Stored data
------------
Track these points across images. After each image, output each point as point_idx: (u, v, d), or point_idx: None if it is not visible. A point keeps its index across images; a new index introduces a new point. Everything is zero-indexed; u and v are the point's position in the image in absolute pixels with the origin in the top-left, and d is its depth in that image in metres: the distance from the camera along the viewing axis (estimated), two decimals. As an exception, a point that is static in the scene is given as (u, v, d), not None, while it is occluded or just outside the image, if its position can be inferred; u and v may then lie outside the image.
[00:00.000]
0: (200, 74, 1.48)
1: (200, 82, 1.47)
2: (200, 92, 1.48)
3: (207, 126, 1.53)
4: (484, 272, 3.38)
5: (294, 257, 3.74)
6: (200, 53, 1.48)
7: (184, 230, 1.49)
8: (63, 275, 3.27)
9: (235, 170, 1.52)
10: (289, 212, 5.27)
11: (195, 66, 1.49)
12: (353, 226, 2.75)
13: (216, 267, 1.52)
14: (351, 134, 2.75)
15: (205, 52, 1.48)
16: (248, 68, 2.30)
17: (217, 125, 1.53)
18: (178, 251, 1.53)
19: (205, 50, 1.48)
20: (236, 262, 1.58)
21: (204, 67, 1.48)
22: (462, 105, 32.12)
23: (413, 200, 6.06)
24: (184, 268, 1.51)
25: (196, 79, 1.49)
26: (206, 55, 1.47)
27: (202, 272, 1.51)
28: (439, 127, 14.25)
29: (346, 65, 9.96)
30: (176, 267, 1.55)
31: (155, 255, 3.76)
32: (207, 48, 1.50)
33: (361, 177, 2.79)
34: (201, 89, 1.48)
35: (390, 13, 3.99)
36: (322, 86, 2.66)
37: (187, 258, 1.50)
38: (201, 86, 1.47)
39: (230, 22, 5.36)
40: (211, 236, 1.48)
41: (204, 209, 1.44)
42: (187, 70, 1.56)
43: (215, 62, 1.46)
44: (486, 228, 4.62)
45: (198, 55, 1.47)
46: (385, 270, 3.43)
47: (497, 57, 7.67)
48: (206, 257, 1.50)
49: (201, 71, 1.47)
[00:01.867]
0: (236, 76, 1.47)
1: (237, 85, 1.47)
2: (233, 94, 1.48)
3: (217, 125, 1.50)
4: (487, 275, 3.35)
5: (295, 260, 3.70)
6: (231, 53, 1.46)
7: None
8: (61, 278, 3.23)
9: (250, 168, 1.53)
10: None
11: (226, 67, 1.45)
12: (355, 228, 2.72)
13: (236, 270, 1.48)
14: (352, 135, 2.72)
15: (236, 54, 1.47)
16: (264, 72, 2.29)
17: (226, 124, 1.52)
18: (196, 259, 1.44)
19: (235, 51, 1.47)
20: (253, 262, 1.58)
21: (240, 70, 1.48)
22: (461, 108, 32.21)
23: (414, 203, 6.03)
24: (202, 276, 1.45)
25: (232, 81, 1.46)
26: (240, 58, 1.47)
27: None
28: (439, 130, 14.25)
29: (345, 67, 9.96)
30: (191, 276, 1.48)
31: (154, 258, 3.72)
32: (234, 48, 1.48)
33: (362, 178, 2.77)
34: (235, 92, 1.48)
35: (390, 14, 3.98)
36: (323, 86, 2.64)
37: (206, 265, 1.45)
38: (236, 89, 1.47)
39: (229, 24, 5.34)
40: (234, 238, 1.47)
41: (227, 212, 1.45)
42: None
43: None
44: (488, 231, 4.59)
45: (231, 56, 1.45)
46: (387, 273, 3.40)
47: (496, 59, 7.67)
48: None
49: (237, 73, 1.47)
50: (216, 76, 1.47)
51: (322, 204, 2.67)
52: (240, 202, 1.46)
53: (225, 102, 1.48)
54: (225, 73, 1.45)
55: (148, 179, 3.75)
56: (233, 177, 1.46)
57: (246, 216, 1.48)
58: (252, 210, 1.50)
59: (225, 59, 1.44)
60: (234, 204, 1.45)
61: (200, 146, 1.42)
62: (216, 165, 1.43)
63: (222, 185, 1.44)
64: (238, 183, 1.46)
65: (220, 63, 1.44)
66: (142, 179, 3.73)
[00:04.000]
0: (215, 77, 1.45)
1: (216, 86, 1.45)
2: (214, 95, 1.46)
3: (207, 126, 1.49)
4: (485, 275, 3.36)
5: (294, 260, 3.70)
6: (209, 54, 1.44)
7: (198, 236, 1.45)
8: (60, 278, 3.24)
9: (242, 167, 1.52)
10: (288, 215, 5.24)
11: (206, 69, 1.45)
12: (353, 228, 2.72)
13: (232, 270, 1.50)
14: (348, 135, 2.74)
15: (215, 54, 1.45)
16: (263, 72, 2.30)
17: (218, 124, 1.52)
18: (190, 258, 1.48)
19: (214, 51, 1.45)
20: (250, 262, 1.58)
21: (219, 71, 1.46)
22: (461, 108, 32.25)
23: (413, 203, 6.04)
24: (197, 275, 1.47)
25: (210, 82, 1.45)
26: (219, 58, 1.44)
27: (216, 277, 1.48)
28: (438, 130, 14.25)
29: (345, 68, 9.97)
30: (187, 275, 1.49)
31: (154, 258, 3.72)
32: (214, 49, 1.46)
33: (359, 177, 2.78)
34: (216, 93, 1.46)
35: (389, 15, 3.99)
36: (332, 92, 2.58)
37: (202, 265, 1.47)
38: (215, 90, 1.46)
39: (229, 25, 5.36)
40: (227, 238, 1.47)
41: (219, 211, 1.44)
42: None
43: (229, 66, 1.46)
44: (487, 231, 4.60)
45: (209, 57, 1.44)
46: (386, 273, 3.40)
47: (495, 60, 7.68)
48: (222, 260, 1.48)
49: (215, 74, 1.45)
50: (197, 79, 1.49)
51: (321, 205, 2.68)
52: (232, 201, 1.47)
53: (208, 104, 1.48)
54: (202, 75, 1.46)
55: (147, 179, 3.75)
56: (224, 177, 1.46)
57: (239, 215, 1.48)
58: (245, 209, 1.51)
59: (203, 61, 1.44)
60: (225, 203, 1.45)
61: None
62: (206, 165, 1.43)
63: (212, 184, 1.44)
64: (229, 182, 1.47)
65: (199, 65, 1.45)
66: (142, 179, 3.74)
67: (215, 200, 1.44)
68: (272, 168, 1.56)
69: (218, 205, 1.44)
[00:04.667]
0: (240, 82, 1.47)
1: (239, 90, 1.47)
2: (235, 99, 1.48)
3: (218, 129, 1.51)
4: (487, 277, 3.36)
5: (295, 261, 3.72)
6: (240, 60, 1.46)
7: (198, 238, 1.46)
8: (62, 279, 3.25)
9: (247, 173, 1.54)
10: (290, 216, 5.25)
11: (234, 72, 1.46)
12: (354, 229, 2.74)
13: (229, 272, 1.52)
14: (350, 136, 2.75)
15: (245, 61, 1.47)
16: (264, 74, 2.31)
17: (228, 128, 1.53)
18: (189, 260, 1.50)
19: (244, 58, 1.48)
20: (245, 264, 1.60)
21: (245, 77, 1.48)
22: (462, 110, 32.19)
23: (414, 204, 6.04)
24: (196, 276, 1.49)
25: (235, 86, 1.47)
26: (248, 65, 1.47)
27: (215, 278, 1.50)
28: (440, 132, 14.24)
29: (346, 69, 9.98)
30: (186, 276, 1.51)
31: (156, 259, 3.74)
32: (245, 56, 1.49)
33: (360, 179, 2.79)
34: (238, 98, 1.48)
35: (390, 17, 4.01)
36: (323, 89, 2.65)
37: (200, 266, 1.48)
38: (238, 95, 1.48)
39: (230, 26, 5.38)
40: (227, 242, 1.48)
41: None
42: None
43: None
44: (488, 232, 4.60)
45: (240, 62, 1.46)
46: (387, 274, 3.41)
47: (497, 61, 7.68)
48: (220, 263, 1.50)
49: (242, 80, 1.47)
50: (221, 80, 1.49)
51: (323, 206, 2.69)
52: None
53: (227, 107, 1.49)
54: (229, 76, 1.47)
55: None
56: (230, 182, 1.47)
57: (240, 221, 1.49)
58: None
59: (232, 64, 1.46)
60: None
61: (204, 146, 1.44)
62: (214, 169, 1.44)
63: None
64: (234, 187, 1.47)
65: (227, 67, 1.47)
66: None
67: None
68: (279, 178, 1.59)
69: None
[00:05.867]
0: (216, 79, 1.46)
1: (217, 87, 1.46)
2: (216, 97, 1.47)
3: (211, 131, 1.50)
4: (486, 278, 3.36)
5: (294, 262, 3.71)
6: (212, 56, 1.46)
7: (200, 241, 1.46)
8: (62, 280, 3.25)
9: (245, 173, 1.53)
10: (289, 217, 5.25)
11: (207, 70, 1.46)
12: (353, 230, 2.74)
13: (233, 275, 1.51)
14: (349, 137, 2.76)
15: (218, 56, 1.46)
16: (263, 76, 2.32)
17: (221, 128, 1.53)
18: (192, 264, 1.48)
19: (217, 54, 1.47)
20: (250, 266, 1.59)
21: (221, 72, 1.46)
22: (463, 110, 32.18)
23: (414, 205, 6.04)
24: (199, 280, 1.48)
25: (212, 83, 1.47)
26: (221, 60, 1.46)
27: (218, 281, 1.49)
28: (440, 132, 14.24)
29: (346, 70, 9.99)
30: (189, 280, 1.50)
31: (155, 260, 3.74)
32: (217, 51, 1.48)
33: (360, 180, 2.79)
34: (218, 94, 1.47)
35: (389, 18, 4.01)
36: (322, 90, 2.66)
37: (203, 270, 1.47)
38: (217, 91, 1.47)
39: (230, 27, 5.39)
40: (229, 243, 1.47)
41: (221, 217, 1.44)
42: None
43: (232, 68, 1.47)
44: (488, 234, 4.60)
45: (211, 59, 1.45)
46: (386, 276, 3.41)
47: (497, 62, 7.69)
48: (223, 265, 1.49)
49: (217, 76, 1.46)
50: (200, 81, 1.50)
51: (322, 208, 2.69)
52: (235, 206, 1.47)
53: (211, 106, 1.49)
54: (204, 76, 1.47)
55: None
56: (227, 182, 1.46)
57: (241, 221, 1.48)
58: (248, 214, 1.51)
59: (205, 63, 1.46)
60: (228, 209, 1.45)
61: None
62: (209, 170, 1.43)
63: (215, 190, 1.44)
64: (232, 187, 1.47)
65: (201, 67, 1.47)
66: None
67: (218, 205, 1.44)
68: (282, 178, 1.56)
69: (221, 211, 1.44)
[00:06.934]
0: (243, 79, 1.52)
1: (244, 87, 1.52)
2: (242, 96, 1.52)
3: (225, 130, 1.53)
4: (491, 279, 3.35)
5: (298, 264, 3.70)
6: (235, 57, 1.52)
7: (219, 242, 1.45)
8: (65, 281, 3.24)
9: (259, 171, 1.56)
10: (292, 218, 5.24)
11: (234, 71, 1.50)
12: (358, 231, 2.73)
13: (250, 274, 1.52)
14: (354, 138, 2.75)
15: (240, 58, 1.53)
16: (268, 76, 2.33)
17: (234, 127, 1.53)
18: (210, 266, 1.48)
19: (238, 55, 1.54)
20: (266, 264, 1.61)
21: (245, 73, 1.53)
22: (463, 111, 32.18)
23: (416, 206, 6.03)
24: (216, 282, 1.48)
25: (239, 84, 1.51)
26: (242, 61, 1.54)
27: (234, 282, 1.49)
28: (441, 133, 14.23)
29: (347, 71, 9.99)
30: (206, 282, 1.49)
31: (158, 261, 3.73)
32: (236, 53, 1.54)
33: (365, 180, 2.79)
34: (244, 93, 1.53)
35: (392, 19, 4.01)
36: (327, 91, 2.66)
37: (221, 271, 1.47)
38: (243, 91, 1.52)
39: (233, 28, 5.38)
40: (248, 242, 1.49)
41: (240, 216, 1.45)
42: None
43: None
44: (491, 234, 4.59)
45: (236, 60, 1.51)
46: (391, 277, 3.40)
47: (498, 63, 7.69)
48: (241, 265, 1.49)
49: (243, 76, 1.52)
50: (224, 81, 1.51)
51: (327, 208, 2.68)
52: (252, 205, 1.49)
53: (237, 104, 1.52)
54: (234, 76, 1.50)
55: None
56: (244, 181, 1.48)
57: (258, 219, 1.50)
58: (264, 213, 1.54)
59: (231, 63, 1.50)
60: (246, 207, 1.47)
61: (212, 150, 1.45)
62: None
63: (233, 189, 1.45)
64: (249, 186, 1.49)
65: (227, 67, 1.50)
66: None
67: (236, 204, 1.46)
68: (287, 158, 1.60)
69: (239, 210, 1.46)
------------
WHAT IS BEING ASKED – Return word for word the lines above from the line with "8: (63, 275, 3.27)" to the line with "66: (142, 179, 3.73)", including both and leaving out all others.

ANSWER SPACE –
8: (63, 275, 3.27)
9: (235, 170, 1.52)
10: (289, 212, 5.27)
11: (195, 66, 1.49)
12: (353, 226, 2.75)
13: (216, 267, 1.52)
14: (351, 134, 2.75)
15: (205, 52, 1.48)
16: (248, 68, 2.30)
17: (217, 125, 1.53)
18: (178, 251, 1.53)
19: (205, 50, 1.48)
20: (236, 262, 1.58)
21: (204, 67, 1.48)
22: (462, 105, 32.12)
23: (413, 200, 6.06)
24: (184, 268, 1.51)
25: (196, 79, 1.49)
26: (206, 55, 1.47)
27: (202, 272, 1.51)
28: (439, 127, 14.25)
29: (346, 65, 9.96)
30: (176, 267, 1.55)
31: (155, 255, 3.76)
32: (207, 48, 1.50)
33: (361, 177, 2.79)
34: (201, 89, 1.48)
35: (390, 13, 3.99)
36: (322, 86, 2.66)
37: (187, 258, 1.50)
38: (201, 86, 1.47)
39: (230, 22, 5.36)
40: (211, 236, 1.48)
41: (204, 209, 1.44)
42: (187, 70, 1.56)
43: (215, 62, 1.46)
44: (486, 228, 4.62)
45: (198, 55, 1.47)
46: (385, 270, 3.43)
47: (497, 57, 7.67)
48: (206, 257, 1.50)
49: (201, 71, 1.47)
[00:01.867]
0: (236, 76, 1.47)
1: (237, 85, 1.47)
2: (233, 94, 1.48)
3: (217, 125, 1.50)
4: (487, 275, 3.35)
5: (295, 260, 3.70)
6: (231, 53, 1.46)
7: None
8: (61, 278, 3.23)
9: (250, 168, 1.53)
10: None
11: (226, 67, 1.45)
12: (355, 228, 2.72)
13: (236, 270, 1.48)
14: (352, 135, 2.72)
15: (236, 54, 1.47)
16: (264, 72, 2.29)
17: (226, 124, 1.52)
18: (196, 259, 1.44)
19: (235, 51, 1.47)
20: (253, 262, 1.58)
21: (240, 70, 1.48)
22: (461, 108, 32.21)
23: (414, 203, 6.03)
24: (202, 276, 1.45)
25: (232, 81, 1.46)
26: (240, 58, 1.47)
27: None
28: (439, 130, 14.25)
29: (345, 67, 9.96)
30: (191, 276, 1.48)
31: (154, 258, 3.72)
32: (234, 48, 1.48)
33: (362, 178, 2.77)
34: (235, 92, 1.48)
35: (390, 14, 3.98)
36: (323, 86, 2.64)
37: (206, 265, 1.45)
38: (236, 89, 1.47)
39: (229, 24, 5.34)
40: (234, 238, 1.47)
41: (227, 212, 1.45)
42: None
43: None
44: (488, 231, 4.59)
45: (231, 56, 1.45)
46: (387, 273, 3.40)
47: (496, 59, 7.67)
48: None
49: (237, 73, 1.47)
50: (216, 76, 1.47)
51: (322, 204, 2.67)
52: (240, 202, 1.46)
53: (225, 102, 1.48)
54: (225, 73, 1.45)
55: (148, 179, 3.75)
56: (233, 177, 1.46)
57: (246, 216, 1.48)
58: (252, 210, 1.50)
59: (225, 59, 1.44)
60: (234, 204, 1.45)
61: (200, 146, 1.42)
62: (216, 165, 1.43)
63: (222, 185, 1.44)
64: (238, 183, 1.46)
65: (220, 63, 1.44)
66: (142, 179, 3.73)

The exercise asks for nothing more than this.